You also need a cache that holds timestamps for days, generated at startup and updated regularly each day. This function can achieve about 2000W QPS by Benchmark testing.

Benchmark

# # to use fast timestamp conversion before HuaWeiLogItemTest. NewParseLog THRPT ops/s HuaWeiLogItemTest. 1156832.681 newParseLogReportRaw THRPT 1365381.574. 1164270.861 ops/s HuaWeiLogItemTest newParseLogSharedObject THRPT ops/s HuaWeiLogItemTest. NewParseLogReportRawSharedObject THRPT ops/s # 1374768.509 after HuaWeiLogItemTest. NewParseLog THRPT 2314395.548. 2326123.191 ops/s HuaWeiLogItemTest newParseLogReportRaw THRPT ops/s HuaWeiLogItemTest. NewParseLogSharedObject THRPT ops/s HuaWeiLogItemTest. 3275743.575 newParseLogReportRawSharedObject THRPT 3326434.899 ops/sCopy the code

Compared with the previous step, there is about 100%~ 142% improvement, the effect can be said to be very outstanding. QPS has finally reached the 300W mark.

Benchmark summary

# Old and new integrated test. # parseLog refers to the old function. NewParseLog refers to new function # # SharedObject ReportRaw refers to contain the original log field refers to reuse objects # original analytic way HuaWeiLogItemTest. ParseLog THRPT 432612.603 ops/s HuaWeiLogItemTest. ParseLogReportRaw THRPT ops/s HuaWeiLogItemTest. 361318.931 parseLogReportRawSharedObject THRPT . 362798.892 ops/s HuaWeiLogItemTest parseLogSharedObject THRPT ops/s # 434279.601 to field after HuaWeiLogItemTest.
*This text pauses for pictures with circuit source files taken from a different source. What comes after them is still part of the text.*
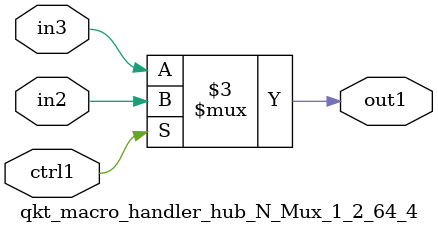
<source format=v>

`timescale 1ps / 1ps


module qkt_macro_handler_hub_N_Mux_1_2_64_4( in3, in2, ctrl1, out1 );

    input in3;
    input in2;
    input ctrl1;
    output out1;
    reg out1;

    
    // rtl_process:qkt_macro_handler_hub_N_Mux_1_2_64_4/qkt_macro_handler_hub_N_Mux_1_2_64_4_thread_1
    always @*
      begin : qkt_macro_handler_hub_N_Mux_1_2_64_4_thread_1
        case (ctrl1) 
          1'b1: 
            begin
              out1 = in2;
            end
          default: 
            begin
              out1 = in3;
            end
        endcase
      end

endmodule





</source>
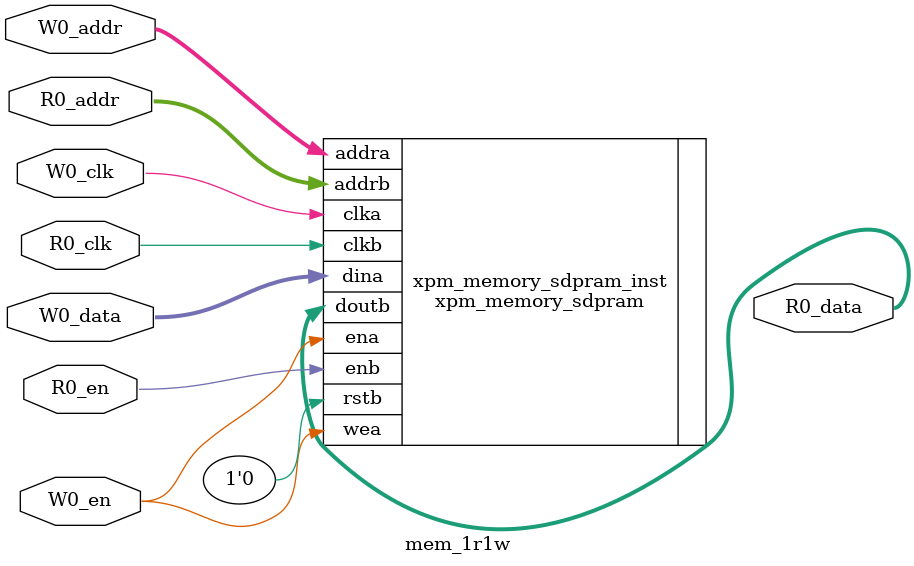
<source format=v>
module mem_1r1w (
  input [4:0] R0_addr,
  input R0_en,
  input R0_clk,
  output [63:0] R0_data,
  input [4:0] W0_addr,
  input W0_en,
  input W0_clk,
  input [63:0] W0_data
);
  xpm_memory_sdpram #(
    .ADDR_WIDTH_A(5),
    .ADDR_WIDTH_B(5),
    .BYTE_WRITE_WIDTH_A(64),
    .MEMORY_SIZE(2048),
    .READ_DATA_WIDTH_B(64),
    .READ_LATENCY_B(1),
    .WRITE_DATA_WIDTH_A(64)
  ) xpm_memory_sdpram_inst (
    .dina(W0_data),
    .addra(W0_addr),
    .ena(W0_en),
    .wea(W0_en),
    .clka(W0_clk),
    .addrb(R0_addr),
    .clkb(R0_clk),
    .enb(R0_en),
    .doutb(R0_data),
    .rstb(1'b0),
  );
endmodule

</source>
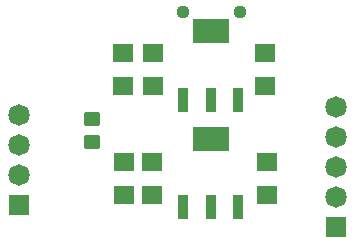
<source format=gbr>
G04 DipTrace 4.3.0.3*
G04 GBS.gbr*
%MOMM*%
G04 #@! TF.FileFunction,Soldermask,Bot*
G04 #@! TF.Part,Single*
%AMOUTLINE7*
4,1,28,
-0.49975,0.59998,
0.4997,0.60002,
0.55385,0.59289,
0.60126,0.57326,
0.64197,0.54202,
0.67321,0.50131,
0.69285,0.4539,
0.69998,0.39975,
0.70002,-0.39969,
0.69289,-0.45385,
0.67325,-0.50126,
0.64202,-0.54197,
0.60131,-0.57321,
0.5539,-0.59285,
0.49975,-0.59998,
-0.4997,-0.60002,
-0.55385,-0.59289,
-0.60126,-0.57326,
-0.64197,-0.54202,
-0.67321,-0.50131,
-0.69285,-0.4539,
-0.69998,-0.39975,
-0.70002,0.39969,
-0.69289,0.45385,
-0.67325,0.50126,
-0.64202,0.54197,
-0.60131,0.57321,
-0.5539,0.59285,
-0.49975,0.59998,
0*%
%ADD36C,1.1192*%
%ADD37R,3.15X2.05*%
%ADD38R,0.85X2.05*%
%ADD40R,1.7X1.5*%
%ADD41C,1.82*%
%ADD42R,1.82X1.82*%
%ADD52OUTLINE7*%
%FSLAX35Y35*%
G04*
G71*
G90*
G75*
G01*
G04 BotMask*
%LPD*%
D42*
X3870009Y1360000D3*
D41*
X3870005Y1614000D3*
X3870000Y1868000D3*
X3869995Y2122000D3*
X3869991Y2376000D3*
D40*
X3280004Y1635000D3*
X3279996Y1915000D3*
X2310004Y1635000D3*
X2309996Y1915000D3*
X2070000Y1635000D3*
Y1915000D3*
X3270000Y2560000D3*
Y2840000D3*
X2065000Y2560000D3*
Y2840000D3*
X2320000Y2560000D3*
Y2840000D3*
D52*
X1805000Y2275000D3*
Y2085000D3*
D38*
X3035000Y2440000D3*
X2805000D3*
X2575000D3*
D37*
X2805000Y3020000D3*
D38*
X3035000Y1530000D3*
X2805000D3*
X2575000D3*
D37*
X2805000Y2110000D3*
D42*
X1185000Y1550000D3*
D41*
Y1804000D3*
Y2058000D3*
Y2312000D3*
D36*
X2568700Y3180000D3*
X3051300D3*
M02*

</source>
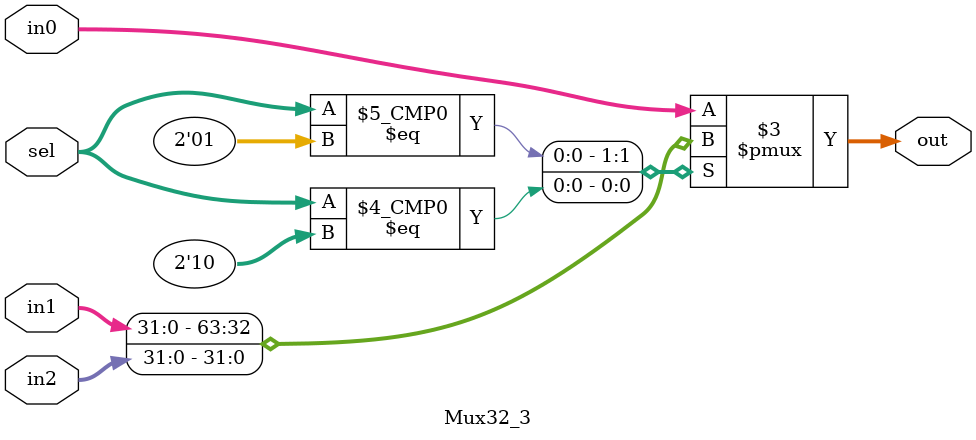
<source format=sv>
module Mux32_3 (input logic [31:0] in0, in1, in2,
                input logic [1:0] sel,
                output logic [31:0] out);

always_comb
    case (sel)
        0:
            out = in0;
        1:
            out = in1;
        2:
            out = in2;
        default:
            out = in0;
    endcase

endmodule: Mux32_3
</source>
NewParseLog 1059580.230 ops/s THRPT HuaWeiLogItemTest. NewParseLogReportRaw THRPT 1059339.806 ops/s HuaWeiLogItemTest. NewParseLogReportRawSharedObject THRPT ops/s HuaWeiLogItemTest. 1200556.455 newParseLogSharedObject THRPT 1191434.370 OPS/S # Cache row optimization. Use charsArrays to traverse. HuaWeiLogItemTest. NewParseLog THRPT ops/s HuaWeiLogItemTest. 1156832.681 newParseLogReportRaw THRPT 1164270.861 ops/s HuaWeiLogItemTest. NewParseLogReportRawSharedObject THRPT ops/s HuaWeiLogItemTest. 1374768.509 newParseLogSharedObject THRPT ops/s # 1365381.574 to fast timestamp conversion HuaWeiLogItemTest. NewParseLog THRPT 2326123.191 ops/s HuaWeiLogItemTest. NewParseLogReportRaw THRPT ops/s HuaWeiLogItemTest. 2314395.548 newParseLogReportRawSharedObject THRPT 3275743.575. 3326434.899 ops/s HuaWeiLogItemTest newParseLogSharedObject THRPT ops/sCopy the code

This set, compared to the old parsing method, up to 817% improvement:

HuaWeiLogItemTest. ParseLogReportRawSharedObject THRPT 362798.892 ops/s HuaWeiLogItemTest. NewParseLogReportRawSharedObject THRPT 3326434.899 ops/sCopy the code

By the way, the above test was run on a Mac Mini M1 chip and a Macbook I9 CPU, and the results are as follows

By loose comparison, the i9 is about 52 to 62 percent as efficient as the M1. Probably because the i9 on the MacBook is way too low.